In the soft drink industry, only a few firms dominate. Coca-Cola and PepsiCo are the two biggest players in the world. In fact, these two companies own more than half of the market share.
Unfortunately for new entries, this isn’t going to change any time soon. The soft drink industry is very consolidated, which is characterized as a situation where only a few firms dominate an industry and barriers to entry are high.
Consolidation occurs for many reasons, but the most common ones are quality assurance, cost reduction, and brand recognition.
All three of these contribute to creating a dominant firm, and all of them are achieved through good marketing and advertising. Coca-Cola and PepsiCo both excel in marketing their products, which contributes heavily to their success.
What are some popular drinks?
Some of the most popular soft drinks are Coca-Cola, Pepsi, Dr. Pepper, Sprite, and Mountain Dew. Although there are many brands of soft drinks, only a few firms dominate the industry.

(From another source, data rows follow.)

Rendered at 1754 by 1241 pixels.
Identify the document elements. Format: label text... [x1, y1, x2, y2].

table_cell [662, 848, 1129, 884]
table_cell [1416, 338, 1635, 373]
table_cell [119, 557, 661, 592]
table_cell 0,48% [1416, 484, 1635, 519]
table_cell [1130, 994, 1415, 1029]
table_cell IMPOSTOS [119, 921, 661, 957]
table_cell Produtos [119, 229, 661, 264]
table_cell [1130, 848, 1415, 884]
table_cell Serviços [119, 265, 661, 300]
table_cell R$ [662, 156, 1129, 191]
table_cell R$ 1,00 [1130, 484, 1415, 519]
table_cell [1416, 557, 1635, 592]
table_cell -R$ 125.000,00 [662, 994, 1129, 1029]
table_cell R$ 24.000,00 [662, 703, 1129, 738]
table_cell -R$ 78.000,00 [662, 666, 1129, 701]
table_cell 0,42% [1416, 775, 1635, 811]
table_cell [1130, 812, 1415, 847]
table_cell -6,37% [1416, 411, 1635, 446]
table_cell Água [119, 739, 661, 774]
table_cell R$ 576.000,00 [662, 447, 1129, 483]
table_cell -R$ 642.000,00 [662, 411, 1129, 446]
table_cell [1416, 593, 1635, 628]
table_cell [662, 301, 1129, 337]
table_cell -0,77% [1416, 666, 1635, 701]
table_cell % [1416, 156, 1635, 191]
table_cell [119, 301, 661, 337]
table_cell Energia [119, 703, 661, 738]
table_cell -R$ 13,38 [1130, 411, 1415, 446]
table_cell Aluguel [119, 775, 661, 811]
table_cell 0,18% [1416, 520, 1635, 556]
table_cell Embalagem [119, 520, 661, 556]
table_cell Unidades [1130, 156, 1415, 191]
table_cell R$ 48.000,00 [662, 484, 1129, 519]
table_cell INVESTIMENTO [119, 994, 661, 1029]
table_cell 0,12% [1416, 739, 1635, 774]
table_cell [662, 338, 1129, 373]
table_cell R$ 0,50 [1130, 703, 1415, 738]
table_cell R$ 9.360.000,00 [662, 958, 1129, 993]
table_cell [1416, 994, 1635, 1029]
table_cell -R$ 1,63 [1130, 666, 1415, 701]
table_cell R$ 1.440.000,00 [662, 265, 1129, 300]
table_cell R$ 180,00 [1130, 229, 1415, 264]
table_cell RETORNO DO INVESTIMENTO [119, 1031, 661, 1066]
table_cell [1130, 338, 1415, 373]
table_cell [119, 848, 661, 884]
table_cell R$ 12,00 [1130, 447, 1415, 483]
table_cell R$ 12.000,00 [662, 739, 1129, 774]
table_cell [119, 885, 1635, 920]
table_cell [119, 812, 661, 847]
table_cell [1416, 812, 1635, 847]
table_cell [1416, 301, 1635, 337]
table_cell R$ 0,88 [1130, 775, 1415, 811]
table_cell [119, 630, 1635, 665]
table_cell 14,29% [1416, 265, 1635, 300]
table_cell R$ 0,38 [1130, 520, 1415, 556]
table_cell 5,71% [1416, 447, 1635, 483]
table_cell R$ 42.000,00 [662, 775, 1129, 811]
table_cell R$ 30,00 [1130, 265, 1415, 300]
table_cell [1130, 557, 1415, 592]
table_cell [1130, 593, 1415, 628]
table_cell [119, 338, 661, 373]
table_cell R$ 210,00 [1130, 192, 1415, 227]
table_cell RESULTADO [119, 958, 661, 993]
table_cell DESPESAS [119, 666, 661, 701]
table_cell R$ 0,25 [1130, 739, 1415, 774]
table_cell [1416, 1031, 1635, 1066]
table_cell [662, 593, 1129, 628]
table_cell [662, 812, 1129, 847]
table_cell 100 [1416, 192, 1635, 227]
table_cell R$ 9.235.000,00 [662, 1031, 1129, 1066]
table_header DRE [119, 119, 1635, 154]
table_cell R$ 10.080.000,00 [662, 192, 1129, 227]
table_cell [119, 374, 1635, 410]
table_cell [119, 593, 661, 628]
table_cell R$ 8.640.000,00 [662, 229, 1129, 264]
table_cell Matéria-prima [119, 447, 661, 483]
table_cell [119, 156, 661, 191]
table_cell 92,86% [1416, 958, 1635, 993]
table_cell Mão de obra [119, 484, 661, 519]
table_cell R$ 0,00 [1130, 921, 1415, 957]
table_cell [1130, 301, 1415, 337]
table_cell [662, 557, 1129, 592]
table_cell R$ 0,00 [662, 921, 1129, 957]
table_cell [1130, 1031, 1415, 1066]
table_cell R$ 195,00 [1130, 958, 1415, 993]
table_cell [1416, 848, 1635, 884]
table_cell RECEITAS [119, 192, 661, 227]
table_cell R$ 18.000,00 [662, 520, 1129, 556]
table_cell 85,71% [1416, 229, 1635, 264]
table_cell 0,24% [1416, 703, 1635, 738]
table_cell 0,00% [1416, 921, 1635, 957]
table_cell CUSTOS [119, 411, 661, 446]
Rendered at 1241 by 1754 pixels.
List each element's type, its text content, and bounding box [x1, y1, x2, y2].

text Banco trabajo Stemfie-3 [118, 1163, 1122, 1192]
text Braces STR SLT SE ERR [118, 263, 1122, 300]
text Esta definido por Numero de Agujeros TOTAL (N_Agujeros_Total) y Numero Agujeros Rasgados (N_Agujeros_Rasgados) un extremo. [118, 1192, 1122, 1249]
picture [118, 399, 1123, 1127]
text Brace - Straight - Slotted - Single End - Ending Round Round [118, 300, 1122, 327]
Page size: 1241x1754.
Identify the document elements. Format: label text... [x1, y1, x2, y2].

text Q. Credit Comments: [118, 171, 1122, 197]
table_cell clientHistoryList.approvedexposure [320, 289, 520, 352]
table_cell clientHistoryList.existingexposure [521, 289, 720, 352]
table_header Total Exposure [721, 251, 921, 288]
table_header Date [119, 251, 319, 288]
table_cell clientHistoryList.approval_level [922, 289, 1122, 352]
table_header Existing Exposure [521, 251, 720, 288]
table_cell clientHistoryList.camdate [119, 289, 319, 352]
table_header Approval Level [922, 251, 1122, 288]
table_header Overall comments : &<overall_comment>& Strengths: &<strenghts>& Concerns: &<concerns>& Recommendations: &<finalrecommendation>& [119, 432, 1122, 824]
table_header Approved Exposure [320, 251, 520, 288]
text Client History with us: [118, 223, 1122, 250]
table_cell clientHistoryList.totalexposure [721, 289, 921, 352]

The two largest firms are Coca-Cola and PepsiCo. These two corporations account for around 70% of the market share. The rest of the industry is highly competitive with many small companies trying to make a splash.
In order to stand out in this competitive industry, companies have to sell more than just soda. They have to sell an experience or emotion. Some do this through their branding or marketing, others offer products other than sodas, or they may have special flavors or ingredients.
You have probably heard of some of these non-soda drinks: lemonade, iced tea, fruit juices, milk products such as lattes or milkshots®, and vitamin waters.